Required actions:
• A. In the passage about botflies, how many eggs can a single female fly lay?
• B. In the passage about botflies, turn the paragraph beginning "Warmth and moisture" into a short list that keeps its main facts.
• C. Continue the passage about botflies from its final sentence.

Quoted passage:

━━━━━━

That slight nip in the air isn’t the only sign that autumn is on its way—you may also be finding tiny yellow botfly eggs dotting your horse’s forelegs.
“Bots” is the catchall term given to the eggs, larvae and adult stages of the Gasterophilus genus of parasitic flies. At this time of year, the more common botfly species deposit sticky yellow or grayish eggs on the hairs of a horse’s legs; some species also lay eggs on the mane and the underside of the jaw. A single female fly can lay as many as 1,000 eggs between the end of August and the first hard frost.
Warmth and moisture, often provided when the horse licks the area, encourage the eggs to hatch, and the larvae then embed themselves in the horse’s lips and mouth. There they remain about three weeks before they emerge and are swallowed to attach themselves to the lining of the stomach or small intestine with their sharp, hooked mouths. About seven months later, the larvae detach and exit with the manure. After a few weeks, they emerge as adult flies ready to lay eggs and start the cycle anew. Removing manure from pastures two or more times a week will help break the cycle.

━━━━━━

Data for analysis:
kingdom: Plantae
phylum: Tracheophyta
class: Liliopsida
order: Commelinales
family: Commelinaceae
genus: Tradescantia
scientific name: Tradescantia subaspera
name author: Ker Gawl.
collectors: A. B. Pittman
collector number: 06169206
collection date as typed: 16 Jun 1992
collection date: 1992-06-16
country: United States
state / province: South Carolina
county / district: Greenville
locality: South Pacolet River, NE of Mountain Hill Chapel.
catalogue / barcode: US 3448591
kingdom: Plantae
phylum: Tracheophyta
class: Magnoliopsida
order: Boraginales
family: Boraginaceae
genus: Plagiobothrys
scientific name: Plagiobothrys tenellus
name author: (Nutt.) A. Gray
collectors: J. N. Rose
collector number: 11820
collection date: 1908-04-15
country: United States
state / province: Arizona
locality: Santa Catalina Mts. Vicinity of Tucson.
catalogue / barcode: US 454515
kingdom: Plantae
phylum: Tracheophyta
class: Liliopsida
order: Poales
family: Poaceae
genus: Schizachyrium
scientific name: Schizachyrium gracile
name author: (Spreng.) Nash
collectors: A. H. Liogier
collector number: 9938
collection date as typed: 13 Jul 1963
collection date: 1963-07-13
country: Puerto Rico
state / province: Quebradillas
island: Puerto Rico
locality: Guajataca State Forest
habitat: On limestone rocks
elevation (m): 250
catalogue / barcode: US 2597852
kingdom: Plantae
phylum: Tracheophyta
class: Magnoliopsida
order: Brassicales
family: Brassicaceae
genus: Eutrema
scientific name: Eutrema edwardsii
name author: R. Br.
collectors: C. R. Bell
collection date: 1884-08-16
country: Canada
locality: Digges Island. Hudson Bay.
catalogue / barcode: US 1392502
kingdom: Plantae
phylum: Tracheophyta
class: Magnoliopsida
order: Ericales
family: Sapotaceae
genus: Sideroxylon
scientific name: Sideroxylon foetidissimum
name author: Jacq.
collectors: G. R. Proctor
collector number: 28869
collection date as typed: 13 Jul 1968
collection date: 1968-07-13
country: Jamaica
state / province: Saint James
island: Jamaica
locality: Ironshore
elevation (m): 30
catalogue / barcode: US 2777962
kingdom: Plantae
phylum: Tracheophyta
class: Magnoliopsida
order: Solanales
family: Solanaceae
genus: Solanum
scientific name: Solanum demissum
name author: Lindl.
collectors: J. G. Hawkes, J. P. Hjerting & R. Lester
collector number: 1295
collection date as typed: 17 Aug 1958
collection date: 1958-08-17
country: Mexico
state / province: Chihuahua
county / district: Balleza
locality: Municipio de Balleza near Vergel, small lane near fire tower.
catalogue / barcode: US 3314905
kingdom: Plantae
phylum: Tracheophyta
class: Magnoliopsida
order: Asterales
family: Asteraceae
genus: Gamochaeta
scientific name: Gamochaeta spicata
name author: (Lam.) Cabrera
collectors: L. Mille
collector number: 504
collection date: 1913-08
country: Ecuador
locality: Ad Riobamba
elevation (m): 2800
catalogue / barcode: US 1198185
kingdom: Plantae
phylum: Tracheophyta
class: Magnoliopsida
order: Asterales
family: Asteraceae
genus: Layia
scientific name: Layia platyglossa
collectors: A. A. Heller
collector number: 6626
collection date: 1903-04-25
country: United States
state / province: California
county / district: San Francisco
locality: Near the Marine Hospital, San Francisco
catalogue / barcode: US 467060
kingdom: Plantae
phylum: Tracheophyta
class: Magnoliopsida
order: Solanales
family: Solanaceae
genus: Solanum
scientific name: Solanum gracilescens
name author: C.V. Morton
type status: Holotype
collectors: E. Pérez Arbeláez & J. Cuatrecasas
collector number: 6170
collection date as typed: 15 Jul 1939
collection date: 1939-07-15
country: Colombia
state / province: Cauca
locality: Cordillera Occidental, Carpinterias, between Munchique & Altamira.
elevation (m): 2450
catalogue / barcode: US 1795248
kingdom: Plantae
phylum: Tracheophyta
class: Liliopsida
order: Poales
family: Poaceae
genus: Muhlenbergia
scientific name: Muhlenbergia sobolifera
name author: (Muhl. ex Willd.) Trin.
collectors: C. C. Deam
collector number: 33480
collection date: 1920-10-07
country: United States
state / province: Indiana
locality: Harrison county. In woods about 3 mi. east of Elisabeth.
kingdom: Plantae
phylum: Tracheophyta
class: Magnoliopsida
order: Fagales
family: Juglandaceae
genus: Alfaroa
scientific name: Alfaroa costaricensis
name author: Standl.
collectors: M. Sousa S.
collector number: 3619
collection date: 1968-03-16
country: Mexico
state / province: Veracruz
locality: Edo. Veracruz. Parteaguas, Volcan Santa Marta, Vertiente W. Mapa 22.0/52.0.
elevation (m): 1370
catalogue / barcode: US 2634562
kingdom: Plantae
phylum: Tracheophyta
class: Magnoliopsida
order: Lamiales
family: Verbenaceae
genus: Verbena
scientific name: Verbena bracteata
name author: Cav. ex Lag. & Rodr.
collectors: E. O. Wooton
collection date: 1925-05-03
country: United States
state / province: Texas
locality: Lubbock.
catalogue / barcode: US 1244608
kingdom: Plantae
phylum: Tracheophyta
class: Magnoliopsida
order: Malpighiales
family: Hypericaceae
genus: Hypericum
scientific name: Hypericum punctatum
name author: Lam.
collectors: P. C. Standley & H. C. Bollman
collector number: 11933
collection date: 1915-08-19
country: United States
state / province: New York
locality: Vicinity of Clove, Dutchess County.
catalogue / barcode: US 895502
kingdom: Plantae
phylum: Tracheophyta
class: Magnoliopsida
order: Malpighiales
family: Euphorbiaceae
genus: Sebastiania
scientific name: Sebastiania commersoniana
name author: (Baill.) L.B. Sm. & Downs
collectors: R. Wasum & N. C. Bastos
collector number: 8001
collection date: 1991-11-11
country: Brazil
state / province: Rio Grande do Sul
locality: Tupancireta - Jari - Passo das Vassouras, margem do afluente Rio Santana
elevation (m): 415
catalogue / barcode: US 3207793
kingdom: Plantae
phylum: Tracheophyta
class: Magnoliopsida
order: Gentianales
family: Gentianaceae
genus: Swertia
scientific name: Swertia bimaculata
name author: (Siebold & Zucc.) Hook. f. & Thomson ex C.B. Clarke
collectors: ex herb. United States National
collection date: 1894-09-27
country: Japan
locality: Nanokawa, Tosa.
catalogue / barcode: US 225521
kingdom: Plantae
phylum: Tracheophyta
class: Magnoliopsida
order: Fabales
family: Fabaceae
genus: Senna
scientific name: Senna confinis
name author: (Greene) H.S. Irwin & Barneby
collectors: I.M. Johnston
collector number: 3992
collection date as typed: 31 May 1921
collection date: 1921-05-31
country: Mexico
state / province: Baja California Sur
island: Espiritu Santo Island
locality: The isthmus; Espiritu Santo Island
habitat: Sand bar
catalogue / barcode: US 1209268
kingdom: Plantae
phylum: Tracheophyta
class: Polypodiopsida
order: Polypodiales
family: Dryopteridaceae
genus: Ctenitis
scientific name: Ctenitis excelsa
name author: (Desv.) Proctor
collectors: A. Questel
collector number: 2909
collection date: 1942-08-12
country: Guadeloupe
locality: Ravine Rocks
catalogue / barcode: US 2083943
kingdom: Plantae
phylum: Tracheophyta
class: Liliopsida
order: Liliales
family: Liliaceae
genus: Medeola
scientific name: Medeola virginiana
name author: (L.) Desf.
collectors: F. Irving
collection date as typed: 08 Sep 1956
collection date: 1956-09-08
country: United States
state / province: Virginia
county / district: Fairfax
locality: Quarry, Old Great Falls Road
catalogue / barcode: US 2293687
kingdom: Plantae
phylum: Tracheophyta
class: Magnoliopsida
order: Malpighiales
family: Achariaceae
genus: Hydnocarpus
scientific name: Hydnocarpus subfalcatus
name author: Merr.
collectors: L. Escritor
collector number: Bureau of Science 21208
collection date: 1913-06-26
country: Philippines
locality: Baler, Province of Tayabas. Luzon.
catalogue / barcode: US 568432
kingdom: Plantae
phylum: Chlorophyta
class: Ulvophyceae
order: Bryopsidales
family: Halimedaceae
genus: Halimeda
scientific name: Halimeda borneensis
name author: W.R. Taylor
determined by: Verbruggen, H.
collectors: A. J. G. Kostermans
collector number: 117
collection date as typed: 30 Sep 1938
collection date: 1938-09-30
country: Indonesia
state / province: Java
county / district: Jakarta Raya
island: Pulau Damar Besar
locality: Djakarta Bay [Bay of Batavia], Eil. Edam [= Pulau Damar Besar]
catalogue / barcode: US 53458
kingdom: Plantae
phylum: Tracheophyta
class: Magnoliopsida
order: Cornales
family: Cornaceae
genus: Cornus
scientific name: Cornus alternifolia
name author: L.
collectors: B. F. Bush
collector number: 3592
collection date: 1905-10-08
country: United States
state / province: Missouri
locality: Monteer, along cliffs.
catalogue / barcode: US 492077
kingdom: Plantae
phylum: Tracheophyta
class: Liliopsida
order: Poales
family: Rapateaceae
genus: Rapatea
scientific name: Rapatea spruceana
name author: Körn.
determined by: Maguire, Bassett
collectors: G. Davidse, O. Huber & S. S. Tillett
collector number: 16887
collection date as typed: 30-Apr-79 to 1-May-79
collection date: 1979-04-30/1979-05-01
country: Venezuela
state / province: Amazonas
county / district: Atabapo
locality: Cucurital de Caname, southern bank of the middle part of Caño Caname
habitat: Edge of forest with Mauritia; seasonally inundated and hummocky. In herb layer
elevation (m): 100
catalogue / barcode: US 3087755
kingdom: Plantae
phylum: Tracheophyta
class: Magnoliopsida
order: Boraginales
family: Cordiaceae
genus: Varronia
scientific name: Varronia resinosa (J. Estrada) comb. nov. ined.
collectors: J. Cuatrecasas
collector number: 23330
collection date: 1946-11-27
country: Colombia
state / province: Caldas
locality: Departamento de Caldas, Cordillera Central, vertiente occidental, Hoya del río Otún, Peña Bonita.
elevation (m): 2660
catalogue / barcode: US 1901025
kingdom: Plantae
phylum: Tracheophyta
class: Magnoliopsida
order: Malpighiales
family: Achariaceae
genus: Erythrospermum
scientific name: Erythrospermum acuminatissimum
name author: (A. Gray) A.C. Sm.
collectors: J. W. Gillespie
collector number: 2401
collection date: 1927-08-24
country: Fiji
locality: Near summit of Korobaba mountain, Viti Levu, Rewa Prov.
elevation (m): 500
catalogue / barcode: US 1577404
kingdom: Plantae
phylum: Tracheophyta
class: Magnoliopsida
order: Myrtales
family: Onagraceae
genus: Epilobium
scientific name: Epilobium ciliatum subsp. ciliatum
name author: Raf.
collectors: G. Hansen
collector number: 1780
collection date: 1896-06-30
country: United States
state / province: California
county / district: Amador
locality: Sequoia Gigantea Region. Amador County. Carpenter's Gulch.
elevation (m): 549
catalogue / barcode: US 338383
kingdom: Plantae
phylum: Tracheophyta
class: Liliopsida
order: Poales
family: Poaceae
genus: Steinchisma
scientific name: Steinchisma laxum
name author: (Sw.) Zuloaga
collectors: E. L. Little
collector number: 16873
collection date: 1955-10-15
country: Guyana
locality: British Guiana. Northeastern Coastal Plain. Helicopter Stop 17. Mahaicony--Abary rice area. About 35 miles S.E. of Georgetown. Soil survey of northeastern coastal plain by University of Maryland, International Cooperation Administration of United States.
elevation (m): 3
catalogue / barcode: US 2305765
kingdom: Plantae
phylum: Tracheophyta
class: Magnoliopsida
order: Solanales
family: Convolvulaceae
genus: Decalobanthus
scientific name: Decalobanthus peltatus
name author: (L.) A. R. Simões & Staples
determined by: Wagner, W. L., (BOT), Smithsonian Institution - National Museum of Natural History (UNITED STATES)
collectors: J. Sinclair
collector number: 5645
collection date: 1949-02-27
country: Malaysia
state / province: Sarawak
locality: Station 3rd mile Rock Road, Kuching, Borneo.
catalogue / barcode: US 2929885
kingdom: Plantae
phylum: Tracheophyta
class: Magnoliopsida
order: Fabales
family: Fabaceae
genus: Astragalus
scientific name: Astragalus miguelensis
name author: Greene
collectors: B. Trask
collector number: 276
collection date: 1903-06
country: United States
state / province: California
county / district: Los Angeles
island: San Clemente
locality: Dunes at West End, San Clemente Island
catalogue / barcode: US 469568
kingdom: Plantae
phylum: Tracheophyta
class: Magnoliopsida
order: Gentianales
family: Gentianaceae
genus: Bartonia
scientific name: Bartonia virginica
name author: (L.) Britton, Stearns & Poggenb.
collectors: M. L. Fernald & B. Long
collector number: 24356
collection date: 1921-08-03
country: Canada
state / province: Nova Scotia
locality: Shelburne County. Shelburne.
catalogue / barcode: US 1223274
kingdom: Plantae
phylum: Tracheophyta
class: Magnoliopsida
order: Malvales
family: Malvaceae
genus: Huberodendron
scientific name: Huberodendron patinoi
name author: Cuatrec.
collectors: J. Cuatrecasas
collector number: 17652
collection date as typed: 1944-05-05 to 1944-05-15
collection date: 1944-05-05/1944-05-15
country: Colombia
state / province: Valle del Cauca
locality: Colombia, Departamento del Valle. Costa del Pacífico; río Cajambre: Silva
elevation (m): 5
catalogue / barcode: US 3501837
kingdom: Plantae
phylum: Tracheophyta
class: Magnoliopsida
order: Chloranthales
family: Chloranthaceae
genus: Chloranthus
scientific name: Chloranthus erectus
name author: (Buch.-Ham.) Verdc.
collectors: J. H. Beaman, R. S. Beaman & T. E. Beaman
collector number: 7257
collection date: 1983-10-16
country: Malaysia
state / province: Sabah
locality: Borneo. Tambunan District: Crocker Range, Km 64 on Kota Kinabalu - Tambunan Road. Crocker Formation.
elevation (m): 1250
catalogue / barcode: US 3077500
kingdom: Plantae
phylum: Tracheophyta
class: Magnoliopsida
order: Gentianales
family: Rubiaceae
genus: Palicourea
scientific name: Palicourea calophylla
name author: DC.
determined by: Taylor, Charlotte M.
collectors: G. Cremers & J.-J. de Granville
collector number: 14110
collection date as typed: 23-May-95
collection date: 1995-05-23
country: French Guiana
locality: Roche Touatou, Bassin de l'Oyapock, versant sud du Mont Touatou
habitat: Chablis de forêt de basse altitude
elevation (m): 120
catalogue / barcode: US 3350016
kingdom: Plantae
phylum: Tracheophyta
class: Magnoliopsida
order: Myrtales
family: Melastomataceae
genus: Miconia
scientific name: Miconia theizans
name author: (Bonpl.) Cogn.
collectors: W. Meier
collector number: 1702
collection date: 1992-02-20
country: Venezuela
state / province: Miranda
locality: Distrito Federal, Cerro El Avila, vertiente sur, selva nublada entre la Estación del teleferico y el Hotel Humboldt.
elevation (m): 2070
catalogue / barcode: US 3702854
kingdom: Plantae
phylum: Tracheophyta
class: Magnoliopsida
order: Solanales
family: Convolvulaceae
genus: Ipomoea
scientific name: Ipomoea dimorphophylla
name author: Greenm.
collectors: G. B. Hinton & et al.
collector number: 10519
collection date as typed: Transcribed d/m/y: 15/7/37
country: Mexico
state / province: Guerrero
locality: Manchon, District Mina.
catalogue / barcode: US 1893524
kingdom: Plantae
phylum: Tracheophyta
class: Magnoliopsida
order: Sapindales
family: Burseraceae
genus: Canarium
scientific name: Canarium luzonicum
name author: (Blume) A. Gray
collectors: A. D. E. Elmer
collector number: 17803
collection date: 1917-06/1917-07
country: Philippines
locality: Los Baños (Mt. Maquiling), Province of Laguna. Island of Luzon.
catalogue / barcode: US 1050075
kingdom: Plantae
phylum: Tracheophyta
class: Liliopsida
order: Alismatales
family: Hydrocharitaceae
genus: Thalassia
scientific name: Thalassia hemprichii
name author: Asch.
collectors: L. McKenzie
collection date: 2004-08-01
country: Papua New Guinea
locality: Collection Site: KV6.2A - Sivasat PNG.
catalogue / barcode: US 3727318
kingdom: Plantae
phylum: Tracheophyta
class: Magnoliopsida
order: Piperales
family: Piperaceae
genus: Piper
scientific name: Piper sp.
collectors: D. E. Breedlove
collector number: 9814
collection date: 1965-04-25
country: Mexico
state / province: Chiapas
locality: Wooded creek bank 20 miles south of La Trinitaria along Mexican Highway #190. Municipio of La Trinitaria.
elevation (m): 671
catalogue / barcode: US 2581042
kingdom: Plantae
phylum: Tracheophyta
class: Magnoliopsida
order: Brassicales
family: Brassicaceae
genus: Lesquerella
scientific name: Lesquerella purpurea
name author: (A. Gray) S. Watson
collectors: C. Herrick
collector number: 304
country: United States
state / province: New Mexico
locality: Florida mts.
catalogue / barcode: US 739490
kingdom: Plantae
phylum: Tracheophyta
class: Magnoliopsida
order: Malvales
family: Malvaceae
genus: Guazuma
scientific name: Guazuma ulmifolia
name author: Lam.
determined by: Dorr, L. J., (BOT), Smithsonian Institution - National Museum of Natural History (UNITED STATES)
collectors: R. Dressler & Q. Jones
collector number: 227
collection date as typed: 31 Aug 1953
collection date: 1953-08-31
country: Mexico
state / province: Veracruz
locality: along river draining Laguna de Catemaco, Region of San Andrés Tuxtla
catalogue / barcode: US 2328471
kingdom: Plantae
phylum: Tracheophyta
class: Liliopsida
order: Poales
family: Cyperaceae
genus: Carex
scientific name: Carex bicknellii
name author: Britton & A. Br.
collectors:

━━━━━━

Answers to the tasks:
• A. As many as 1,000 eggs, between the end of August and the first hard frost.

• B.
- Warmth and moisture, often from the horse licking the area, make the eggs hatch.
- The larvae embed in the horse's lips and mouth for about three weeks.
- They are then swallowed and hook onto the lining of the stomach or small intestine.
- About seven months later they detach and leave with the manure.
- After a few weeks they emerge as adult flies and begin the cycle again.
- Removing manure from pastures two or more times a week helps break the cycle.

• C.
An extensive bot infestation can lead to colic, but ivermectin is very effective against this parasite. A single dose given after fly activity ends for the year, November or December in North America, will kill ingested larvae. You can also protect your horse by removing any bot eggs you find before they hatch. Scraping the sticky eggs off of the hairs is easier with the curved, serrated “bot egg knives” made for the purpose or with fiberglass blocks that you run over the legs.